Rejecting the global war on terror implies that the majority of over-the-horizon operations will fall below the threshold of armed conflict. In such cases, drone strikes, special operations, and train, advise, and assist missions should follow conditions approximating those of self-defense, where force can be used only to stop a temporally imminent threat of attack. This would preclude resorting to tactics that often result in the most civilian harm, notably targeting unidentified individuals based on factors such as their group membership, affiliation, gender, or patterns of activity. And it would require U.S. officials to adopt a posture of strategic restraint where force is authorized only when there is high epistemic certainty, based on multiple intelligence streams, that it will prevent an imminent threat to life.

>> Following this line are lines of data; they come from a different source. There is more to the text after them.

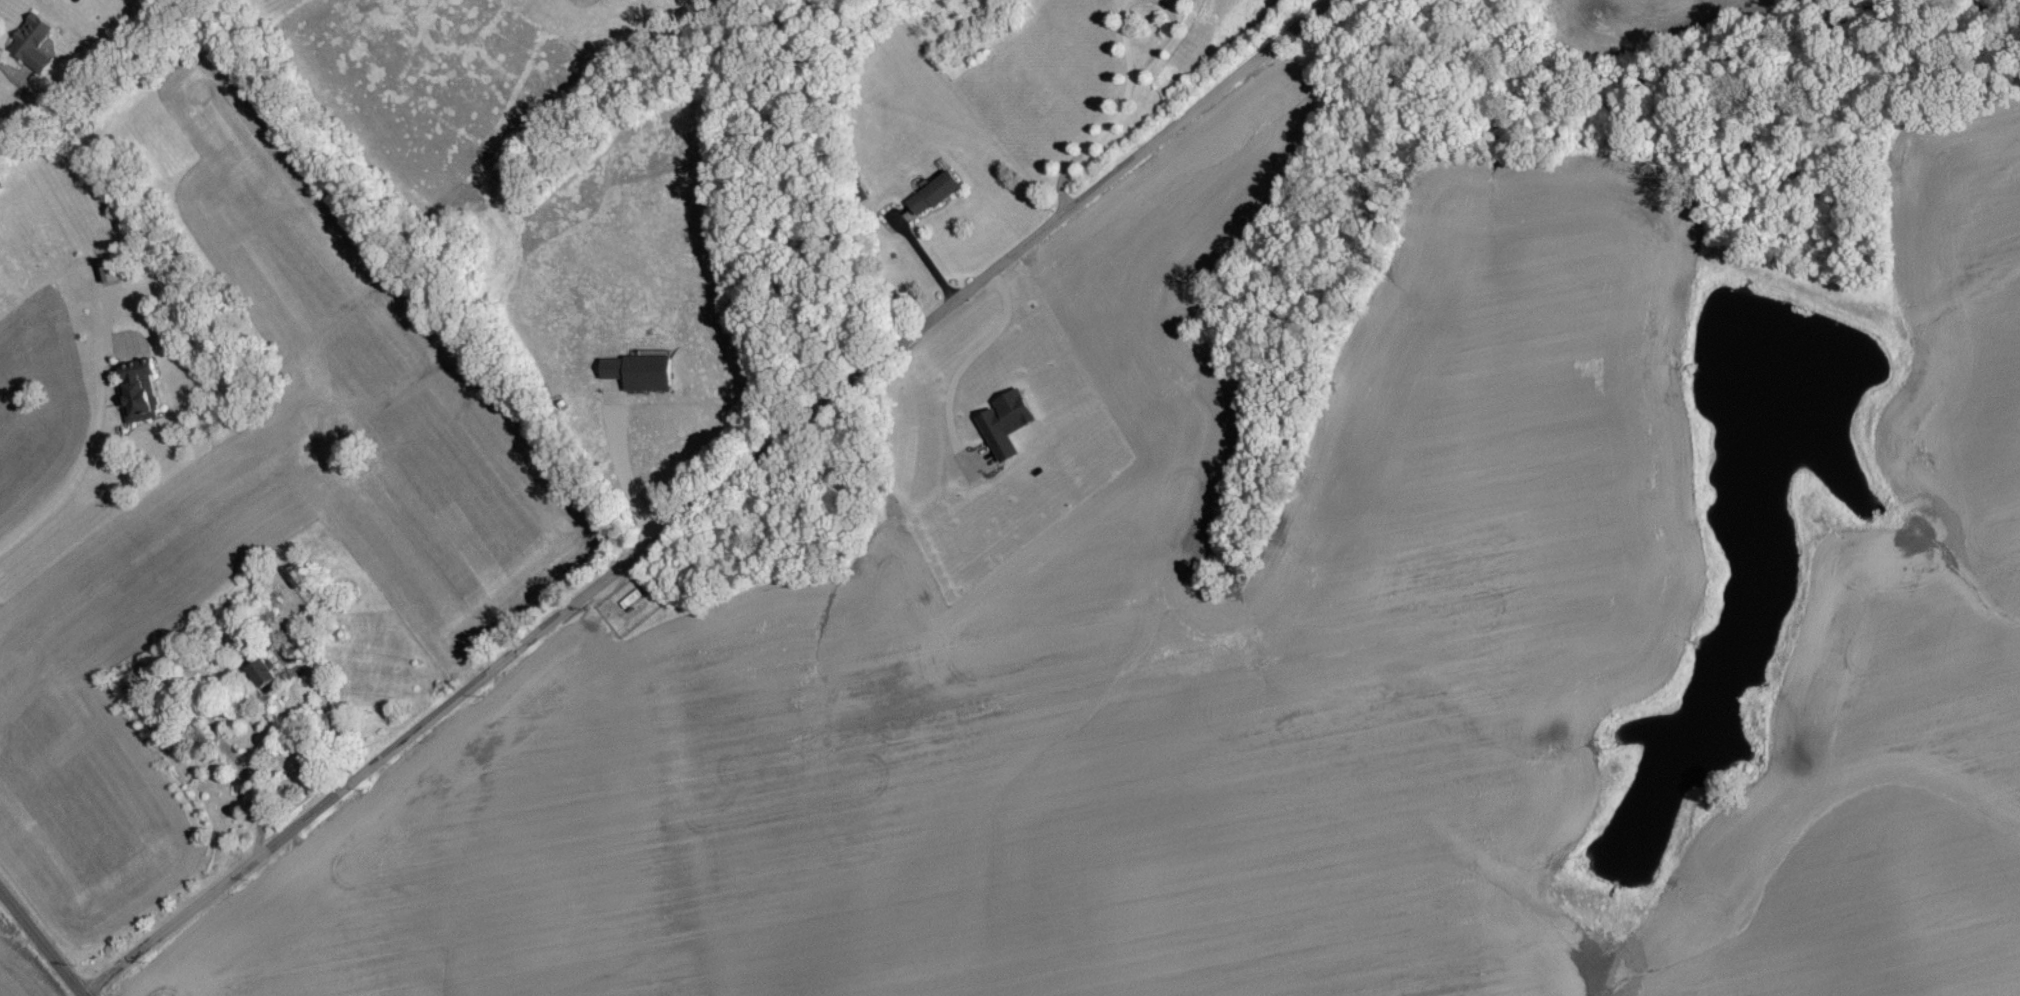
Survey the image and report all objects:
building: (31, 50)
road: (1129, 52)
building: (933, 200)
road: (966, 365)
building: (138, 401)
road: (89, 454)
road: (625, 478)
road: (705, 499)
building: (296, 583)
building: (263, 680)
road: (329, 723)
road: (40, 945)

Most importantly, the Biden administration must consider when and how the war on terror ends. Beyond stopping attacks that are truly imminent, all force, even limited force, is justified only insofar as it provides a window of opportunity for diplomacy and other policy tools to work. But drone strikes and special operations may detract from broader policy efforts to counter violent extremism and rarely, if ever, lead to negotiated settlements which would pave the way for peace. Without an overarching plan for restoring order and transitioning counterterrorism operations to local government control, over-the-horizon capabilities will serve only to entrench existing patterns of domination within the international system, allowing powerful states to hold one group of people perpetually at risk in an attempt to guarantee the safety of another. If the Biden administration is serious about putting human rights—and America’s long-term interests—at the center of its foreign policy, then ending the war on terror would be a good place to start.